**Texte fourni**:
* * * *
Partager l'article ! Réactions autour de la reprise de la clinique (Sud-Ouest.com du 27/11/08): L'arrivée de Kapa Santé ...

L'arrivée de Kapa Santé provoque soulagement et inquiétude
Hier matin, les personnels de la polyclinique Arc-en-Ciel Olçomendy ont repris le travail avec le sourire. La liquidation judiciaire de l'établissement a été évitée. Le tribunal de commerce de Pau a en effet accepté, mardi, l'offre de reprise portée par le groupe Kapa Santé.
« Nous venons de passer des moments difficiles », commente Conchita Salamanque, porte-parole des salariés. « On a évité le pire. Mais tout n'est pas fini. Il y a quand même 10 licenciements ».
La mise en oeuvre du plan social n'est pas encore connue dans le détail. Elle pourrait intervenir d'ici à un mois.
* * * *
**Données d'étude**:
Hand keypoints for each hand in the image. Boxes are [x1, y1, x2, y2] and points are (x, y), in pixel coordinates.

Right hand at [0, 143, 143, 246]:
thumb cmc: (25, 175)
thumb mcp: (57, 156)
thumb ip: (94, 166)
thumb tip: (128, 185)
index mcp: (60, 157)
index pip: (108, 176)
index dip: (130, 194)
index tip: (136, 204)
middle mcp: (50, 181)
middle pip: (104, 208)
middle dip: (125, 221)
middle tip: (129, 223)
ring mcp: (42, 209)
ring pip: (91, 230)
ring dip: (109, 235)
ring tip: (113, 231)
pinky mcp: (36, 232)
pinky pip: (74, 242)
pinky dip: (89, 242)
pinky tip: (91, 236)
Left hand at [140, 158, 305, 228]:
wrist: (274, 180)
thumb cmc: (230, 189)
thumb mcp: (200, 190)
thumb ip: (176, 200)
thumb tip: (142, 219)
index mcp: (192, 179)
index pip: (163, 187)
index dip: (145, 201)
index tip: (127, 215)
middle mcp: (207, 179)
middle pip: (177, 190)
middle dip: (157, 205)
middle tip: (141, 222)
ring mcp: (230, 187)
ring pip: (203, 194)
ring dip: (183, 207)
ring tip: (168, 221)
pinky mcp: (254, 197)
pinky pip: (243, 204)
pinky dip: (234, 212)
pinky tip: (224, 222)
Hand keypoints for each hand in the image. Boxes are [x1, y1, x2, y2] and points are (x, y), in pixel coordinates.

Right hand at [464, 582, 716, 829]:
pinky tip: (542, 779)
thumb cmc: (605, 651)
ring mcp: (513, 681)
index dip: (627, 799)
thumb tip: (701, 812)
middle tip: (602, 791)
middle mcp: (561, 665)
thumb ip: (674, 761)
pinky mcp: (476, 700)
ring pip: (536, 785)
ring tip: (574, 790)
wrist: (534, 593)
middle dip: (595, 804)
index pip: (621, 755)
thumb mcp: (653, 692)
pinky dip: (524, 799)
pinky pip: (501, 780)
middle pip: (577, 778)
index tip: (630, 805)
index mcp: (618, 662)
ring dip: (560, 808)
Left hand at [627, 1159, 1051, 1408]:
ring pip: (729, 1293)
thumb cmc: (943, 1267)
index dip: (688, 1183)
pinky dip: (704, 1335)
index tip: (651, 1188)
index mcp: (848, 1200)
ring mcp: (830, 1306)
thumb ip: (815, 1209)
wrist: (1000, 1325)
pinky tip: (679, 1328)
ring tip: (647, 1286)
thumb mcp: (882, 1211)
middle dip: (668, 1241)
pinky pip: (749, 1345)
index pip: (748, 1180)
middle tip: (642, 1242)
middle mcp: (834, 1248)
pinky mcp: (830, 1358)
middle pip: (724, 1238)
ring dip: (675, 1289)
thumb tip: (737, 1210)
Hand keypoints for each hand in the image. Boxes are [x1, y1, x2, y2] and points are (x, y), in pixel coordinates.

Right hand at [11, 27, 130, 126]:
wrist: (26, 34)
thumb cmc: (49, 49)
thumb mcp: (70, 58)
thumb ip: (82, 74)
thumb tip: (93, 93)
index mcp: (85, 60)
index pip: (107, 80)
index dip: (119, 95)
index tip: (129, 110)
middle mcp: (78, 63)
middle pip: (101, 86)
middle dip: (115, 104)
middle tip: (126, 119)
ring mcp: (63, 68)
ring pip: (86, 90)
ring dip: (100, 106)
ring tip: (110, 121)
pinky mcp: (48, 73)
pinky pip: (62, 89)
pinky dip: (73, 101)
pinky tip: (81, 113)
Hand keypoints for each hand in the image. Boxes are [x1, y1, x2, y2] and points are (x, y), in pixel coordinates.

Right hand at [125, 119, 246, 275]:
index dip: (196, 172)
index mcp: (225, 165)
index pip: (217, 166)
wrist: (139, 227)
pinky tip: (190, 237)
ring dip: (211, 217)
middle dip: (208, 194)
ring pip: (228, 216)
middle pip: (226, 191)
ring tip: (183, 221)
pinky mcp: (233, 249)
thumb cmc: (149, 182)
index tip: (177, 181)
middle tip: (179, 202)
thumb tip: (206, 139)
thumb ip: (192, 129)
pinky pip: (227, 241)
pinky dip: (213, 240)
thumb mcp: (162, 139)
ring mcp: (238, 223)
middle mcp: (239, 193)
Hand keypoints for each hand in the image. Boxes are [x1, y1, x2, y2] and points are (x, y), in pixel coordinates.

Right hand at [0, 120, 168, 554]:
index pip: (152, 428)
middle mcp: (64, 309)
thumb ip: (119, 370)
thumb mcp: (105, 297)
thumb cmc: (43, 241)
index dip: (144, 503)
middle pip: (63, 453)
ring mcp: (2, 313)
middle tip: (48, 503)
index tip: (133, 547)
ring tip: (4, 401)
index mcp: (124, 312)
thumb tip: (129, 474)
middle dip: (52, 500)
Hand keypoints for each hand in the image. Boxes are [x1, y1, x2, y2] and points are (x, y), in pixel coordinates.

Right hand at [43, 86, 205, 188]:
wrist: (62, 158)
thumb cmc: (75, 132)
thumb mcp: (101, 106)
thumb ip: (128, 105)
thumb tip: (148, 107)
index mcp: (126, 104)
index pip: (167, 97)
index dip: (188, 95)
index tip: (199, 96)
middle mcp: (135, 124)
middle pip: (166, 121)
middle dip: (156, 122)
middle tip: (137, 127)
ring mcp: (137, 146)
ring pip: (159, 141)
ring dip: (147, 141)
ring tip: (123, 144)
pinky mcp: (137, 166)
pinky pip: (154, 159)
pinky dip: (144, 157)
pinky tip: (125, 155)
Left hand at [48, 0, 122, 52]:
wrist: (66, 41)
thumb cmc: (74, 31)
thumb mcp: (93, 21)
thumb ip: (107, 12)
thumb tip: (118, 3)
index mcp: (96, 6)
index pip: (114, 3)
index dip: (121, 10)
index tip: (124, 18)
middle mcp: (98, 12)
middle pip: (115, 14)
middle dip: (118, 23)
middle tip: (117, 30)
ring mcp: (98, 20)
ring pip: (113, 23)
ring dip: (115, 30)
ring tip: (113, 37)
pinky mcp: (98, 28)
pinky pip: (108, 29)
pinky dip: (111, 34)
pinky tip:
* * * *
**Questions et tâches**:
[1] Selon l'article sur la reprise de la clinique, quelle juridiction a accepté l'offre de reprise présentée par le groupe Kapa Santé ?
[2] D'après l'article sur la reprise de la clinique, pourquoi l'arrivée de Kapa Santé suscite-t-elle à la fois du soulagement et de l'inquiétude ?
[3] Poursuivez l'article sur la reprise de la clinique à partir de sa dernière phrase.

**Réponses attendues**:
[1] Le tribunal de commerce de Pau a accepté cette offre, mardi.

[2] Le soulagement vient de ce que la liquidation judiciaire de la polyclinique a été évitée grâce à l'offre de reprise acceptée par le tribunal. L'inquiétude tient aux 10 licenciements prévus, car, selon la porte-parole des salariés, tout n'est pas fini.

[3]
Public-privé
Sur le fond de l'affaire, rien n'est encore réglé. Depuis des années, la puissance publique défend l'idée d'un seul pôle de santé où public et privé seraient en mesure de travailler ensemble, sur un plateau technique unique ou articulé avec intelligence. On en est encore loin.
En 2005, les gestionnaires de la clinique avaient préféré claquer la porte des discussions. Leur réponse à l'enjeu avait consisté à parier sur l'arbitrage d'une concurrence avec l'hôpital. Ils avaient ainsi préféré investir 6 millions d'euros dans un bloc opératoire neuf et une rénovation de locaux dans le but d'aspirer le plus de patients possible. La main invisible du marché leur a donné tort. « On a parié. On a perdu », reconnaissait, sans langue de bois, un des cadres dirigeants au moment du dépôt de bilan.
Complémentarité
Aujourd'hui, Kapa veut relancer le débat de la « complémentarité » avec un hôpital plus fort que jamais. Celui-ci s'est refait une santé en profitant d'une sorte d'effet d'aubaine lié aux difficultés de son voisin.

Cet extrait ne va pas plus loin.